──────── Data provided ────────
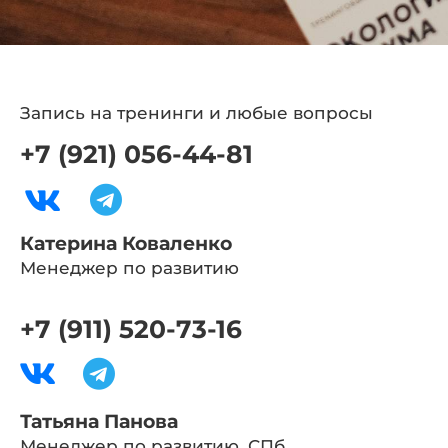
Trans camp Современный гипноз 2022 
2:07
Trans camp Современный гипноз 2022 
2:41
Запись на тренинги и любые вопросы
+7 (921) 056-44-81
Trans camp Современный гипноз 2022 
2:59
Trans camp Современный гипноз 2022 
4:51
Катерина Коваленко
Эриксоновский гипноз 02.02.2020
17:13
Менеджер по развитию
НЛП Практик, 30 поток, июнь 2019. Тр
11:14
+7 (911) 520-73-16
НЛП Практик, 31 поток, отзывы, 01 март
10:12
Татьяна Панова
Менеджер по развитию, СПб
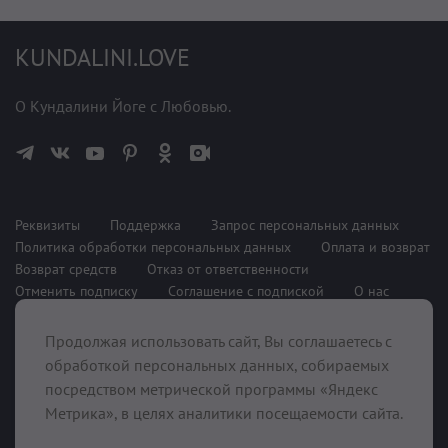
KUNDALINI.LOVE
О Кундалини Йоге с Любовью.
Реквизиты
Поддержка
Запрос персональных данных
Политика обработки персональных данных
Оплата и возврат
Возврат средств
Отказ от ответственности
Отменить подписку
Соглашение с подпиской
О нас
Продолжая использовать сайт, Вы соглашаетесь с
При поддержке
обработкой персональных данных, собираемых
посредством метрической программы «Яндекс
Метрика», в целях аналитики посещаемости сайта.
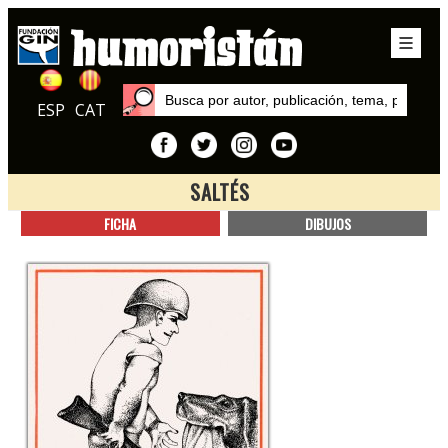
ESP
CAT
SALTÉS
Inicio
FICHA
DIBUJOS
Autores
Saltés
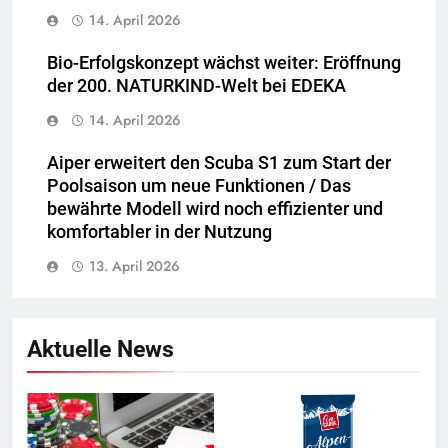
14. April 2026
Bio-Erfolgskonzept wächst weiter: Eröffnung
der 200. NATURKIND-Welt bei EDEKA
14. April 2026
Aiper erweitert den Scuba S1 zum Start der
Poolsaison um neue Funktionen / Das
bewährte Modell wird noch effizienter und
komfortabler in der Nutzung
13. April 2026
Aktuelle News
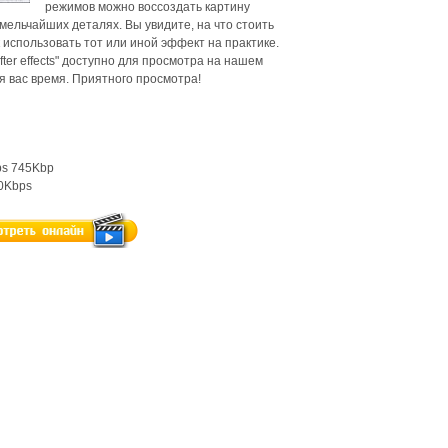
режимов можно воссоздать картину
ельчайших деталях. Вы увидите, на что стоить
 использовать тот или иной эффект на практике.
fter effects" доступно для просмотра на нашем
я вас время. Приятного просмотра!
ps 745Kbp
60Kbps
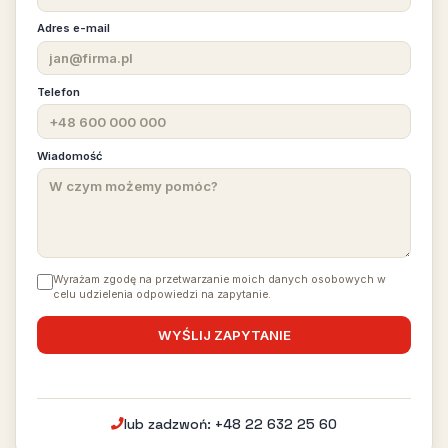
Adres e-mail
Telefon
Wiadomość
Wyrażam zgodę na przetwarzanie moich danych osobowych w
celu udzielenia odpowiedzi na zapytanie.
lub zadzwoń: +48 22 632 25 60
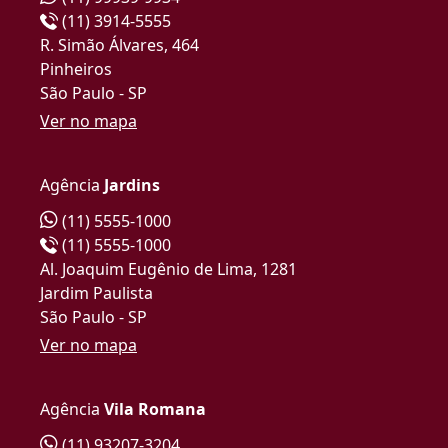
(11) 3914-5555
R. Simão Álvares, 464
Pinheiros
São Paulo - SP
Ver no mapa
Agência
Jardins
(11) 5555-1000
(11) 5555-1000
Al. Joaquim Eugênio de Lima, 1281
Jardim Paulista
São Paulo - SP
Ver no mapa
Agência
Vila Romana
(11) 93207-3204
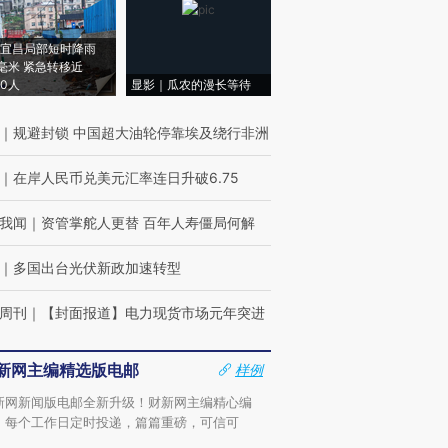
宜昌局部短时降雨
8毫米 紧急转移近
00人
显影｜瓜农的漫长等待
｜
规避封锁 中国超大油轮停靠埃及绕行非洲
｜
在岸人民币兑美元汇率连日升破6.75
我闻
｜
资管掌舵人更替 百年人寿僵局何解
｜
多国出台光伏新政加速转型
周刊
｜
【封面报道】电力现货市场元年突进
新网主编精选版电邮
样例
新网新闻版电邮全新升级！财新网主编精心编
，每个工作日定时投递，篇篇重磅，可信可
。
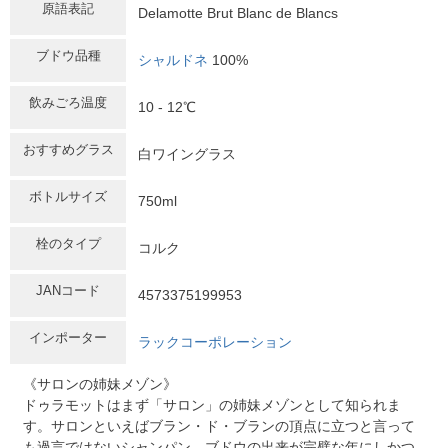
原語表記
Delamotte Brut Blanc de Blancs
ブドウ品種
シャルドネ
100%
飲みごろ温度
10 - 12℃
おすすめグラス
白ワイングラス
ボトルサイズ
750ml
栓のタイプ
コルク
JANコード
4573375199953
インポーター
ラックコーポレーション
《サロンの姉妹メゾン》
ドゥラモットはまず「サロン」の姉妹メゾンとして知られま
す。サロンといえばブラン・ド・ブランの頂点に立つと言って
も過言ではないシャンパン。ブドウの出来が完璧な年にしかつ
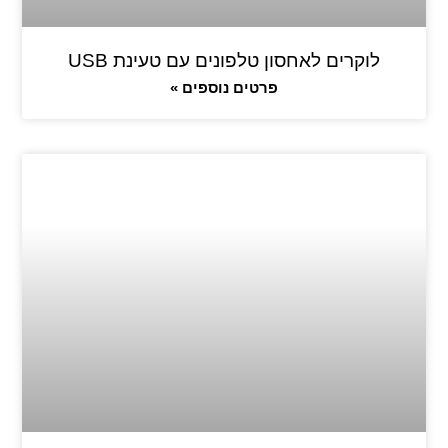
לוקרים לאחסון טלפונים עם טעינת USB
פרטים נוספים »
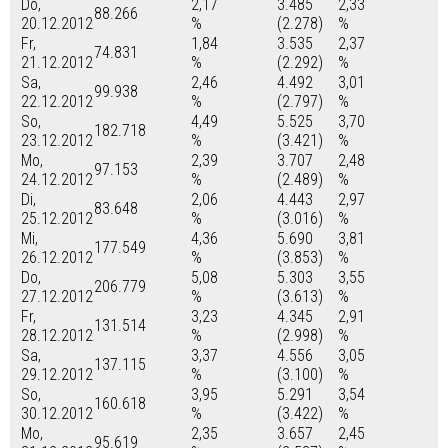
Do,
2,17
3.485
2,33
88.266
20.12.2012
%
(2.278)
%
Fr,
1,84
3.535
2,37
74.831
21.12.2012
%
(2.292)
%
Sa,
2,46
4.492
3,01
99.938
22.12.2012
%
(2.797)
%
So,
4,49
5.525
3,70
182.718
23.12.2012
%
(3.421)
%
Mo,
2,39
3.707
2,48
97.153
24.12.2012
%
(2.489)
%
Di,
2,06
4.443
2,97
83.648
25.12.2012
%
(3.016)
%
Mi,
4,36
5.690
3,81
177.549
26.12.2012
%
(3.853)
%
Do,
5,08
5.303
3,55
206.779
27.12.2012
%
(3.613)
%
Fr,
3,23
4.345
2,91
131.514
28.12.2012
%
(2.998)
%
Sa,
3,37
4.556
3,05
137.115
29.12.2012
%
(3.100)
%
So,
3,95
5.291
3,54
160.618
30.12.2012
%
(3.422)
%
Mo,
2,35
3.657
2,45
95.619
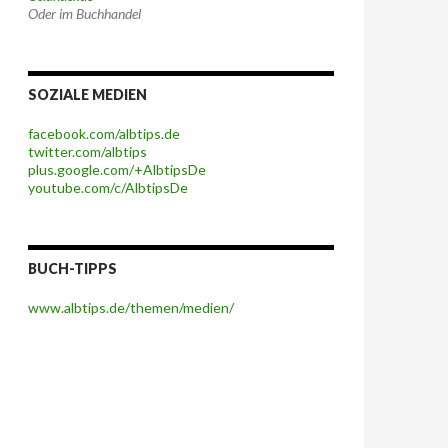
Oder im Buchhandel
SOZIALE MEDIEN
facebook.com/albtips.de
twitter.com/albtips
plus.google.com/+AlbtipsDe
youtube.com/c/AlbtipsDe
BUCH-TIPPS
www.albtips.de/themen/medien/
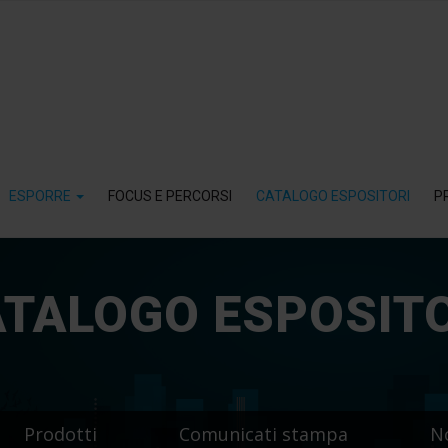
ESPORRE
FOCUS E PERCORSI
CATALOGO ESPOSITORI
P
TALOGO ESPOSIT
Prodotti
Comunicati stampa
N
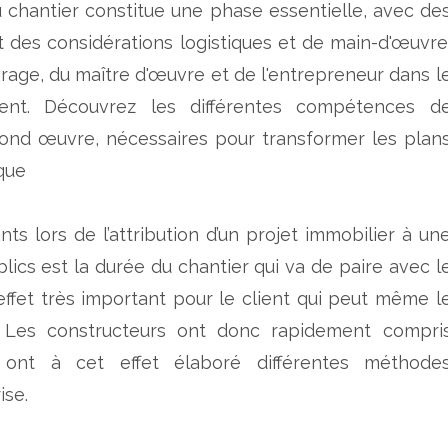
chantier constitue une phase essentielle, avec de
 des considérations logistiques et de main-d'œuvre
vrage, du maître d'œuvre et de l'entrepreneur dans l
ment. Découvrez les différentes compétences d
cond œuvre, nécessaires pour transformer les plan
que
s lors de l’attribution d’un projet immobilier à un
lics est la durée du chantier qui va de paire avec l
ffet très important pour le client qui peut même l
. Les constructeurs ont donc rapidement compri
ont à cet effet élaboré différentes méthode
ise.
────────
** Instruction **
Reproduce verbatim the lines of the records from the line containing "chantier constitue une" through the end of the records, including both the first and the last line.

** Finished exercise **
chantier constitue une phase essentielle, avec de
 des considérations logistiques et de main-d'œuvre
vrage, du maître d'œuvre et de l'entrepreneur dans l
ment. Découvrez les différentes compétences d
cond œuvre, nécessaires pour transformer les plan
que
s lors de l’attribution d’un projet immobilier à un
lics est la durée du chantier qui va de paire avec l
ffet très important pour le client qui peut même l
. Les constructeurs ont donc rapidement compri
ont à cet effet élaboré différentes méthode
ise.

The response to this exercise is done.